Records from a collection –
Content starts
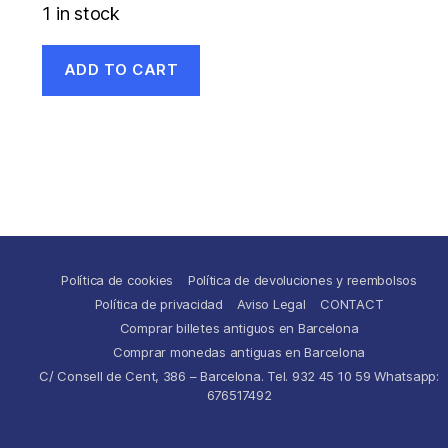
1 in stock
ADD TO CART
Política de cookies
Política de devoluciones y reembolsos
Política de privacidad
Aviso Legal
CONTACT
Comprar billetes antiguos en Barcelona
Comprar monedas antiguas en Barcelona
C/ Consell de Cent, 386 – Barcelona. Tel. 932 45 10 59 Whatsapp:
676517492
Content ends
TASK BRIEF – Rewrite the listing with "ADD TO CART" replaced by "AÑADIR AL CARRITO" and everything else left unchanged. Leave the pictures out of your answer.

YOUR SOLUTION –
1 in stock
AÑADIR AL CARRITO
Política de cookies
Política de devoluciones y reembolsos
Política de privacidad
Aviso Legal
CONTACT
Comprar billetes antiguos en Barcelona
Comprar monedas antiguas en Barcelona
C/ Consell de Cent, 386 – Barcelona. Tel. 932 45 10 59 Whatsapp:
676517492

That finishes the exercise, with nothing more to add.